GOAL | Return each line of the material that contains the string "radius". Matching is case-sensitive.

SUPPLIED RECORDS |
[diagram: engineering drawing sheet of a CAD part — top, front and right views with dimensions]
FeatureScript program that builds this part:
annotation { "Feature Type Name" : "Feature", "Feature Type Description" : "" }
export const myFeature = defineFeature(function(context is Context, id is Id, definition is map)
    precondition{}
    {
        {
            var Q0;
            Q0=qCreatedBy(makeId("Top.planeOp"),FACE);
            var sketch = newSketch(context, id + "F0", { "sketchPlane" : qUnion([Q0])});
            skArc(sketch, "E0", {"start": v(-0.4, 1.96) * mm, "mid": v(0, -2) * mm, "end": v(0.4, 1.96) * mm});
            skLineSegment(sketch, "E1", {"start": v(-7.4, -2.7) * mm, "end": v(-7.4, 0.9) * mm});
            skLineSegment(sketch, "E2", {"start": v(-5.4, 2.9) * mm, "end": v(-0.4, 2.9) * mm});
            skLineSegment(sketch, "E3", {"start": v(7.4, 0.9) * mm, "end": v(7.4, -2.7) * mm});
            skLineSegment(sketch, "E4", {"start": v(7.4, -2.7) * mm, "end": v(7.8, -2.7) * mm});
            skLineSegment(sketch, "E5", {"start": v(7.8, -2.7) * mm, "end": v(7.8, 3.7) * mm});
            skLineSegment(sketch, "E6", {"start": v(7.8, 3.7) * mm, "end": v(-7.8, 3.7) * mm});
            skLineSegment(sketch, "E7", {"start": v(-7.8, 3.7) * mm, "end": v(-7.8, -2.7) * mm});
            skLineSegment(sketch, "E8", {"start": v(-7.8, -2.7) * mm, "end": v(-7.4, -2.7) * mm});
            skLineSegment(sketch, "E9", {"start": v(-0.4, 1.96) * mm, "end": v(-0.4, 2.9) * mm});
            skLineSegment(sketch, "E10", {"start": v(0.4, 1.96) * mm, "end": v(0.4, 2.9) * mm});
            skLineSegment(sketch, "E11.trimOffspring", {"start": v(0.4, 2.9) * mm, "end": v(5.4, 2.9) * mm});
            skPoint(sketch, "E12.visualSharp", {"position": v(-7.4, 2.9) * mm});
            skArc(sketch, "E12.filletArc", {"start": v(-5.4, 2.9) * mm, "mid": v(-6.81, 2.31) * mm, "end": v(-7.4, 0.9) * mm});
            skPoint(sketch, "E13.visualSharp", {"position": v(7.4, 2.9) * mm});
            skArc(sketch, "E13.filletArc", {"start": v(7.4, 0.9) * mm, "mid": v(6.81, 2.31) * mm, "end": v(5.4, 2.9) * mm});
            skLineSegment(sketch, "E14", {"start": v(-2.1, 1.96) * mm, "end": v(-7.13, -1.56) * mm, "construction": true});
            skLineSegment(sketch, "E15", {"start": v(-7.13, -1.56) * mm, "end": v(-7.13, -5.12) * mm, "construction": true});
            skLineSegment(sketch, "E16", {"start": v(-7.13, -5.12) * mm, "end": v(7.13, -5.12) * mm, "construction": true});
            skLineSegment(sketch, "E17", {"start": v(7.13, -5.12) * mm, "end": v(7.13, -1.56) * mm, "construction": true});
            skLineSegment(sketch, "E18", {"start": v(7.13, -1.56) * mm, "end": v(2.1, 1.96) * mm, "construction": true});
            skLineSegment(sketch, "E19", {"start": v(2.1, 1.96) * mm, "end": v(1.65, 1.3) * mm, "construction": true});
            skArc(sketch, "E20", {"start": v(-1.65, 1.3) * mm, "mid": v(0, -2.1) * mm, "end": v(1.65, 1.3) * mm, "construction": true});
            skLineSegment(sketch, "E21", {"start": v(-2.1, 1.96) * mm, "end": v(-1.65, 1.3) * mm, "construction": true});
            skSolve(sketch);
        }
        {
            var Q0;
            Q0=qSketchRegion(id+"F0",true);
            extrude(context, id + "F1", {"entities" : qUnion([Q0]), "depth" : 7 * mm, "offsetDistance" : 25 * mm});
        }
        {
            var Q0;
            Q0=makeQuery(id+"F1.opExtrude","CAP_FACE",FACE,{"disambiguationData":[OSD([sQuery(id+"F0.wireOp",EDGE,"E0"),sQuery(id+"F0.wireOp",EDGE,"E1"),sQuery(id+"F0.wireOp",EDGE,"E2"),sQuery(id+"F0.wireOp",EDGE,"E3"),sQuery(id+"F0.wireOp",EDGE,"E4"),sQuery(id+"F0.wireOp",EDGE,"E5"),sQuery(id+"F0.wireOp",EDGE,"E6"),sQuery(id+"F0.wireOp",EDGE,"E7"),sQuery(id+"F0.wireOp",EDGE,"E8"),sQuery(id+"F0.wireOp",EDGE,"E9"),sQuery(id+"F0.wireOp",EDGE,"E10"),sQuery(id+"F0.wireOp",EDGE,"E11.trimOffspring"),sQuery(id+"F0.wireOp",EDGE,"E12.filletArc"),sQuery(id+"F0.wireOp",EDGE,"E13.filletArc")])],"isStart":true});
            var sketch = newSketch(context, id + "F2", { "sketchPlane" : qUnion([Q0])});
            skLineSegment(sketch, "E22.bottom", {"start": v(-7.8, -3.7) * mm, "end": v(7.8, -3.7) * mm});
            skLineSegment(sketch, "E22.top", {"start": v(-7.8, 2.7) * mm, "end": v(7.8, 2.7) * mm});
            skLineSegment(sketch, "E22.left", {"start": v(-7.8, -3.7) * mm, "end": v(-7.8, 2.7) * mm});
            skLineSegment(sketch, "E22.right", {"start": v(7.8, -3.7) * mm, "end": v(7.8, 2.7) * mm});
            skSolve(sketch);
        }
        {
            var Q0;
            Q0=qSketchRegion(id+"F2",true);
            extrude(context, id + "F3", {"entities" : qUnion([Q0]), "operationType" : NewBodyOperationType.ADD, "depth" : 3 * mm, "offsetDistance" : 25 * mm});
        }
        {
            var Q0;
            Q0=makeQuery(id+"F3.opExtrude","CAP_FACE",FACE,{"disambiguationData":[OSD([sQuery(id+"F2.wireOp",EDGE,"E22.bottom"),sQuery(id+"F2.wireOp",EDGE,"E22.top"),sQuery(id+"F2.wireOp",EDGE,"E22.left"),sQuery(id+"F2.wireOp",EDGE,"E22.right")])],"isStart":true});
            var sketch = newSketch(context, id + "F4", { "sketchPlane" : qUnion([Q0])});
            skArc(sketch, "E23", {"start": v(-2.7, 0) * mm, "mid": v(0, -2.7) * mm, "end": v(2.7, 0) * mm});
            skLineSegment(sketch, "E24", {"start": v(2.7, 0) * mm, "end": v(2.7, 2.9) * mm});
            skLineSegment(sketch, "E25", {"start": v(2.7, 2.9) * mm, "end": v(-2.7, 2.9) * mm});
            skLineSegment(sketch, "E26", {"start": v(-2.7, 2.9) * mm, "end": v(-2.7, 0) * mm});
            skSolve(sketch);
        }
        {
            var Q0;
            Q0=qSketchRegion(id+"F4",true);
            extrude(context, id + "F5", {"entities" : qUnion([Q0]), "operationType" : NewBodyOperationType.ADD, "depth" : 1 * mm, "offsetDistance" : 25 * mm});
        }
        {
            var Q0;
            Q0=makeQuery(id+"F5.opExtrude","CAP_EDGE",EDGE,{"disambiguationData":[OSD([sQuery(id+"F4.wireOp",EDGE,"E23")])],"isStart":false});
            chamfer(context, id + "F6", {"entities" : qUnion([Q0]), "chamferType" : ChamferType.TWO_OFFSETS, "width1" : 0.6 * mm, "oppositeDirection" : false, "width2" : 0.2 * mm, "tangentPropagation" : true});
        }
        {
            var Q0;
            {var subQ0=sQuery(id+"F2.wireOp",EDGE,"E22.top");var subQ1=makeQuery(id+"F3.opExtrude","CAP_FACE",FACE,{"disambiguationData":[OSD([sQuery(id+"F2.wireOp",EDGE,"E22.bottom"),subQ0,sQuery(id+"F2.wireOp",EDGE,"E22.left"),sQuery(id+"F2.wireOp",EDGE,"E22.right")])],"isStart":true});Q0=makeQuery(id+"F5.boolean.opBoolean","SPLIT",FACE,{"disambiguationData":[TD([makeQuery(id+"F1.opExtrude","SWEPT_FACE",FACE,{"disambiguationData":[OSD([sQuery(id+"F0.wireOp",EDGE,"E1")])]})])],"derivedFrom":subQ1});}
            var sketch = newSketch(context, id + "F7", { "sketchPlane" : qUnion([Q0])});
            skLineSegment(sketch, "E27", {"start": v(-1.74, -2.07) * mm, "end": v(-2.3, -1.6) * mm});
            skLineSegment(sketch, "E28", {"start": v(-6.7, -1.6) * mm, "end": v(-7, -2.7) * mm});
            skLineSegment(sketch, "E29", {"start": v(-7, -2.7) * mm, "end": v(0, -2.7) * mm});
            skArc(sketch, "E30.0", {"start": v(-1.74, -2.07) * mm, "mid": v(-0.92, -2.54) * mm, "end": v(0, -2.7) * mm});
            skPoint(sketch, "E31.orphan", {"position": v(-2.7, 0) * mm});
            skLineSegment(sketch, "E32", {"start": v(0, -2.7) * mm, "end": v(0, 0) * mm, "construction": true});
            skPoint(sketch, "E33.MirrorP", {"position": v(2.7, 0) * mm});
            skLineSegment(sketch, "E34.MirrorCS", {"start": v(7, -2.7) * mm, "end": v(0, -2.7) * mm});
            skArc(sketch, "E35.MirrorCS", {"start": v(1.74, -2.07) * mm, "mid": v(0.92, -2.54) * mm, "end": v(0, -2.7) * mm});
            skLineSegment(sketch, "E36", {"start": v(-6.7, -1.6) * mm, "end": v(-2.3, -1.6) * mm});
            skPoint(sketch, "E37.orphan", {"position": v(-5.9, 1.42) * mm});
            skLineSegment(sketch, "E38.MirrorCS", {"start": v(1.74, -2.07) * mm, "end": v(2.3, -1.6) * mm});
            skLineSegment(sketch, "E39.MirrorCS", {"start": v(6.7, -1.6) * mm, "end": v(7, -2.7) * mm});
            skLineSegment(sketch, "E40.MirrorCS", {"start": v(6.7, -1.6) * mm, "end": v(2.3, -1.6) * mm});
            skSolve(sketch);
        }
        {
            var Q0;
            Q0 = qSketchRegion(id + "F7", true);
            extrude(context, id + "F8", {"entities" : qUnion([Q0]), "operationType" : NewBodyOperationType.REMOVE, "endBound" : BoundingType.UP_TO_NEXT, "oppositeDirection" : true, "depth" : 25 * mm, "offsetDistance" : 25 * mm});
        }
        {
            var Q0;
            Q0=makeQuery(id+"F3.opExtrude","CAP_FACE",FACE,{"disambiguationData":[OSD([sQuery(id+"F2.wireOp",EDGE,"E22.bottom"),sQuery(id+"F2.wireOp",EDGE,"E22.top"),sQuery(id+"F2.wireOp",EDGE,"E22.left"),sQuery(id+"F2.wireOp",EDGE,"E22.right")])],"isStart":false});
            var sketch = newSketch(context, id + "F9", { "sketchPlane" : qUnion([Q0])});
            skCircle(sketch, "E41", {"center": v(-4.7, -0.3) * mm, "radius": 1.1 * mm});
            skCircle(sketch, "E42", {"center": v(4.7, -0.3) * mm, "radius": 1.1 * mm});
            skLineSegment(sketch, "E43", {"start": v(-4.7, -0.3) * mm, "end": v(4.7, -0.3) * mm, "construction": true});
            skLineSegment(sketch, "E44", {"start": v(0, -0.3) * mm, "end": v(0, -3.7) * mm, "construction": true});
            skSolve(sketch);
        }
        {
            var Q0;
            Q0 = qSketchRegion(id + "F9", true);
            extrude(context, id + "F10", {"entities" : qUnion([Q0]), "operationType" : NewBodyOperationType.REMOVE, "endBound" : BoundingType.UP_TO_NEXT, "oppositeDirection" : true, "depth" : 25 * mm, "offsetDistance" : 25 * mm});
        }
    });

RESULT OF THIS TASK |
            skCircle(sketch, "E41", {"center": v(-4.7, -0.3) * mm, "radius": 1.1 * mm});
            skCircle(sketch, "E42", {"center": v(4.7, -0.3) * mm, "radius": 1.1 * mm});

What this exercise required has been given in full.